Si ritorna così con la memoria ai ricordi d’infanzia dell’ex dittatore, quando a Melilla imparava l’arte della giocoleria insieme al brusco zio. Avellaneda, quindi, torna a stupire, questa volta non con la violenza ma con le palline lanciate in aria in una ipnotica danza.

Tuttavia, con il tempo anche questa novità finisce per annoiare il popolo che arriva perfino a pensare che quello nella gabbia non sia più il tiranno bensì un suo sosia. Il tema della memoria collettiva, che si dipana nel corso di tutta la storia, si concretizzata nel popolo spagnolo che, dopo i primi furori di vendetta, tende in realtà a dimenticare abbastanza facilmente non solo gli orrori dell’ex dittatore, ma anche tutti quelli perpetrati dai governi successivi.

L’Augusto Avellaneda di Staveckij ci riporta agli studi di Propp e Meletinskij sulla fiaba. Il caudillo, difatti, pare incarnare l’archetipo mitologico del trickster. La pasta bianca e il naso rosso usati da Avellaneda per trasformarsi nel giullare delle piazze spagnole rimandano forse al tema del travestimento e della maschera, alle burle e alle beffe carnevalesche. Il dittatore, tuttavia, rappresenta un tipo particolare di trickster: in lui, infatti, troviamo una dimensione dialettica delle sue parti col sé, in cui Avellaneda e il clown diventano pezzi di un’unica complessa figura nella quale le due anime antitetiche per temperamento e dignità si fondono.

Contrariamente al giullare, A.G. non si esibisce per mostrare al popolo i suoi vizi.
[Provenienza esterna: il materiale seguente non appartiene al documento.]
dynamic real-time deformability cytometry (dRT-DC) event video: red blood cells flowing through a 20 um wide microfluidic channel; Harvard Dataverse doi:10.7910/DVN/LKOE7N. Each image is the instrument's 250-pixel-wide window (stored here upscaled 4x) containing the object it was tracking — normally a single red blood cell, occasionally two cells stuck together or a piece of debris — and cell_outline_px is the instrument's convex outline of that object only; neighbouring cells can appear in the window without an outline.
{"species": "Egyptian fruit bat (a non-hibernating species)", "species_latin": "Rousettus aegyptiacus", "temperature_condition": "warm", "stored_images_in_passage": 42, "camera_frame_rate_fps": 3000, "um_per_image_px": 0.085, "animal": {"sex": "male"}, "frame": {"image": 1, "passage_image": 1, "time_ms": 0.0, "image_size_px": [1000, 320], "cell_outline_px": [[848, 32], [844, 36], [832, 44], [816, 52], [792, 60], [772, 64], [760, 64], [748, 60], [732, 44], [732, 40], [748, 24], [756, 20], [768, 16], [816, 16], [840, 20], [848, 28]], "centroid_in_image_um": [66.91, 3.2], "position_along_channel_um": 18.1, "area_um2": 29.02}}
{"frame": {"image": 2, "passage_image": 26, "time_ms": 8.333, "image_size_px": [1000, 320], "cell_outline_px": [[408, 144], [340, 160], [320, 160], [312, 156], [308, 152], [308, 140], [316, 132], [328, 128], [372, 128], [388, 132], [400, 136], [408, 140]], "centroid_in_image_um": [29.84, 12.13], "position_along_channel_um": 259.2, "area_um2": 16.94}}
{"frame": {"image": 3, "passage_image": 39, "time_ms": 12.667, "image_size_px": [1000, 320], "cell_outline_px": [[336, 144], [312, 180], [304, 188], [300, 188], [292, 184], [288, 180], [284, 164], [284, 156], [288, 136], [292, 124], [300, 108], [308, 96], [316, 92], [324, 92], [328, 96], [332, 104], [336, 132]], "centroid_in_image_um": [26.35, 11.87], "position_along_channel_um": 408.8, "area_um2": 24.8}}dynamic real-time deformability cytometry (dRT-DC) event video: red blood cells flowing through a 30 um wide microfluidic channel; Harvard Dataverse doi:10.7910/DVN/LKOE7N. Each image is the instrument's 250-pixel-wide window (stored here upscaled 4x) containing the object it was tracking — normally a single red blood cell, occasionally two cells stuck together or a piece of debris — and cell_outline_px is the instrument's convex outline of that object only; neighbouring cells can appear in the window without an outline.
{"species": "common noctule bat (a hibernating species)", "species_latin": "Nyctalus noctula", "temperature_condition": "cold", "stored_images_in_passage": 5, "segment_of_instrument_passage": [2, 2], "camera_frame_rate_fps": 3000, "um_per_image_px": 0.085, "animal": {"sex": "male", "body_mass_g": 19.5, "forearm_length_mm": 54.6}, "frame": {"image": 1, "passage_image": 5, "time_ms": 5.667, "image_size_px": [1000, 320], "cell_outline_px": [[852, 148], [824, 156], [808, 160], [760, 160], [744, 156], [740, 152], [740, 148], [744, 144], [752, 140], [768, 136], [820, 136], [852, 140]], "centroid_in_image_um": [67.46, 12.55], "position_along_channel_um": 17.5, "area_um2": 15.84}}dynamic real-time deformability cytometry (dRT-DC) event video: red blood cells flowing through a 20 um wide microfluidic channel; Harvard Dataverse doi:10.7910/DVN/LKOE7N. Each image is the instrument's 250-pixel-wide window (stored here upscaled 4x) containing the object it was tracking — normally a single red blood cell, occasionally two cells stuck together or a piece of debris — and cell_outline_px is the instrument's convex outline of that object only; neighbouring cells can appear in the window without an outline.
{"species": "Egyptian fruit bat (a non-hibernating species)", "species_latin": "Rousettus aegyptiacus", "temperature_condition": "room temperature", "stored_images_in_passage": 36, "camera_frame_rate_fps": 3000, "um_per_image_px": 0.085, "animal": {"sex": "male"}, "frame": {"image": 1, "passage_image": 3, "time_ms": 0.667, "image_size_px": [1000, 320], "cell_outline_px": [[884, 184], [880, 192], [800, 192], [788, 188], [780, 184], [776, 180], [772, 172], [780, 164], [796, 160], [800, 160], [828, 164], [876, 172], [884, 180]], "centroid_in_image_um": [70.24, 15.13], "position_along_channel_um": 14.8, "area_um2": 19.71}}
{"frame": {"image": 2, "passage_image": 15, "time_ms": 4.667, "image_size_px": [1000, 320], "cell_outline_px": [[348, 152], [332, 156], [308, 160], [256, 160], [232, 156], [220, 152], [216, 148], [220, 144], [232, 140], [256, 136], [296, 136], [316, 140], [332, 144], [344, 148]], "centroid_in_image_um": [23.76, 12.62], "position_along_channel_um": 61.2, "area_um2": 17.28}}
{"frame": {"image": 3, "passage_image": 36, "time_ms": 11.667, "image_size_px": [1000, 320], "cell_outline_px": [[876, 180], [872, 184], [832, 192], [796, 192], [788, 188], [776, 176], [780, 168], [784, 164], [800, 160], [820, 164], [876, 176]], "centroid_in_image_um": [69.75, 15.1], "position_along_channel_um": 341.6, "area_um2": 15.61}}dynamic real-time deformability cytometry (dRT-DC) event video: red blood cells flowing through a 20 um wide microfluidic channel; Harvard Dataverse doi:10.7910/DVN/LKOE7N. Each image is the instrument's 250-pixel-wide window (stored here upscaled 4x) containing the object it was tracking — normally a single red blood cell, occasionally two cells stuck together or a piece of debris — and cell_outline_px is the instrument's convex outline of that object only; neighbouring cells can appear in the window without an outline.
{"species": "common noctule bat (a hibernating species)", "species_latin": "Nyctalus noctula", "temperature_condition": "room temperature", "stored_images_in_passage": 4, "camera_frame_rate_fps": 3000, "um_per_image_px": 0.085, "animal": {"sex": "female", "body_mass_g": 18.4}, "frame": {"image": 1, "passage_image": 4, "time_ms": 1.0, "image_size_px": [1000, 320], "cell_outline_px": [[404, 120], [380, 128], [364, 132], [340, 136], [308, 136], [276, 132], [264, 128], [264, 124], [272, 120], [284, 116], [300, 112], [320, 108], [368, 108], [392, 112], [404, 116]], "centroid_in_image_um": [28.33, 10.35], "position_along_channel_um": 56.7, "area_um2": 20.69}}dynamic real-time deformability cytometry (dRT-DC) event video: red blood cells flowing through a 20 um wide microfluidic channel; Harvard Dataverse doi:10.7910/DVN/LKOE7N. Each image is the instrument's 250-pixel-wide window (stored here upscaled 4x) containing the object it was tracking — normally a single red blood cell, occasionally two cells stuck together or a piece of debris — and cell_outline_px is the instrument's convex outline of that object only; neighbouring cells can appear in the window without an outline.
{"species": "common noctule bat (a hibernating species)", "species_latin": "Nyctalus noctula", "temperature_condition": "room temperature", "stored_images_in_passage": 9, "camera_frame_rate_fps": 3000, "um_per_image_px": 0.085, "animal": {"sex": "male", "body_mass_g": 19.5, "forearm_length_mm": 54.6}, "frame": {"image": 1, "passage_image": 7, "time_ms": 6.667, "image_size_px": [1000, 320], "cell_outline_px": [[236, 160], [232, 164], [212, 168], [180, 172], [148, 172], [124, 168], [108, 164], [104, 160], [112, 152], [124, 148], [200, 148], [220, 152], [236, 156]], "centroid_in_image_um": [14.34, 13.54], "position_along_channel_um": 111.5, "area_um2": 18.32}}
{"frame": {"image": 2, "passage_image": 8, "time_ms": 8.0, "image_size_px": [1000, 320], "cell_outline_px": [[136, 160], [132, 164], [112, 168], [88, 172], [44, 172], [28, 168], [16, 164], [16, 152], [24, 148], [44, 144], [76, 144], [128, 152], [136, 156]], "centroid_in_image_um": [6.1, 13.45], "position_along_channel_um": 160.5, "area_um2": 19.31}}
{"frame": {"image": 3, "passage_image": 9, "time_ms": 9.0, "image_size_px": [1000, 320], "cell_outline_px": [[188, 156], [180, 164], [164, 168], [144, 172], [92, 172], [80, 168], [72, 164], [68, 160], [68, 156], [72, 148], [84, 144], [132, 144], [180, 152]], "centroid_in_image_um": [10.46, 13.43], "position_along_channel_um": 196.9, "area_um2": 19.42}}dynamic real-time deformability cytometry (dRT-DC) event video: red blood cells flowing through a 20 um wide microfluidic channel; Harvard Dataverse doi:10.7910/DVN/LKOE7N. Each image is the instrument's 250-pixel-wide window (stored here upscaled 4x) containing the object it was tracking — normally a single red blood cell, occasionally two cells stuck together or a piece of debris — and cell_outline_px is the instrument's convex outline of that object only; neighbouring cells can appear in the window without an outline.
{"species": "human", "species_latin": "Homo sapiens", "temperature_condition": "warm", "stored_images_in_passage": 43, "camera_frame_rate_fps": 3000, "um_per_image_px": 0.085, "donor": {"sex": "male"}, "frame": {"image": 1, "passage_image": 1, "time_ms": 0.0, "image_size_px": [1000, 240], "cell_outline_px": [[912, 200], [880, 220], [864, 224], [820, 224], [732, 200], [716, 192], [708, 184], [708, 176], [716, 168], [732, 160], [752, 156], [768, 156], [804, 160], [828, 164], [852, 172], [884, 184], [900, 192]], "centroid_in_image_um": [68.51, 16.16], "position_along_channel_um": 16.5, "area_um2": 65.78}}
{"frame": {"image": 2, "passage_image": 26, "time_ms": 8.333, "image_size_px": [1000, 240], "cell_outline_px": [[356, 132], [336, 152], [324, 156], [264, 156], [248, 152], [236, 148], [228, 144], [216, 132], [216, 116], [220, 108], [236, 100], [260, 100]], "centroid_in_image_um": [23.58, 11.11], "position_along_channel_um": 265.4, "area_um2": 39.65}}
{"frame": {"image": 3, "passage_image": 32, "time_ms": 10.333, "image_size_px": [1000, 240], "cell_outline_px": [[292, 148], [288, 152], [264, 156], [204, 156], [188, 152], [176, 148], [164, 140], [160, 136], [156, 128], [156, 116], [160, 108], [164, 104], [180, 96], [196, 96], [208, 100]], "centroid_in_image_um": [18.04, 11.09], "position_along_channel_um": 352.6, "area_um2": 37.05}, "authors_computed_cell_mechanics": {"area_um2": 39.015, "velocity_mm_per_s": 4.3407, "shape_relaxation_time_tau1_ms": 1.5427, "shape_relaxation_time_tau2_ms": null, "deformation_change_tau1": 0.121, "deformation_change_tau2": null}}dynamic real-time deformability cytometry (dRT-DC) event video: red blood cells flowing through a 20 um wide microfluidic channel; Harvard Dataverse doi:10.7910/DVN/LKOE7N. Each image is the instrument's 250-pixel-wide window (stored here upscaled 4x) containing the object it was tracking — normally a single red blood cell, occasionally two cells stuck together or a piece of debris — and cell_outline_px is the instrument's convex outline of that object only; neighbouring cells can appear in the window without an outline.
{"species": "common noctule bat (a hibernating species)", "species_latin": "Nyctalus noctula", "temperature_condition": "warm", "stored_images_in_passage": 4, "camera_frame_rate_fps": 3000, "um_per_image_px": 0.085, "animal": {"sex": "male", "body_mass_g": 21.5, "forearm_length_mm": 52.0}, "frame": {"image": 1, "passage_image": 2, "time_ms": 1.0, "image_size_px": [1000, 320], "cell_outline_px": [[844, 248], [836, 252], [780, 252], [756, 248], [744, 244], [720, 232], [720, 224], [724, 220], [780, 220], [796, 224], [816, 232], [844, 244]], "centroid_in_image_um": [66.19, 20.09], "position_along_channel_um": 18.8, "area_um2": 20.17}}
I suoi guitti sono invece una sfida. Un intento moralizzatore lo aveva invece Augusto Avellaneda, convinto che durante il suo impero gli spagnoli avessero finalmente l’occasione di confrontarsi con il malcostume generale e finalmente redimersi.

L’ascesa e il declino di Avellaneda, da pingue dittatore a flaccido vecchio, un tempo temuto e riverito, ora sbeffeggiato e da ben pochi compatito si concludono con un autodafé per il quale i comunisti, che hanno scalzato i repubblicani, scomodano persino una ghigliottina.

Ancora uno o due minuti e poi quell’affare l’avrebbe spedito tra le stelle. In pratica, era il modello base di navicella spaziale: legno, acciaio inossidabile, cinghie per assicurare il pilota.

Riaffiora pertanto il tema del cosmo e della corsa alle stelle che rimane un sogno rincorso e contemplato anche attraverso le sbarre della gabbia nelle varie piazze. 

E così, dopo quasi ventisette anni, Augusto Goffredo Avellaneda de la Gardo può finalmente timbrare il suo personale “biglietto stellato”.

Si concluse così l’epoca di Augusto Goffredo Avellaneda de la Gardo, dittatore e dio, meglio noto in Spagna e nel resto del mondo come A.G.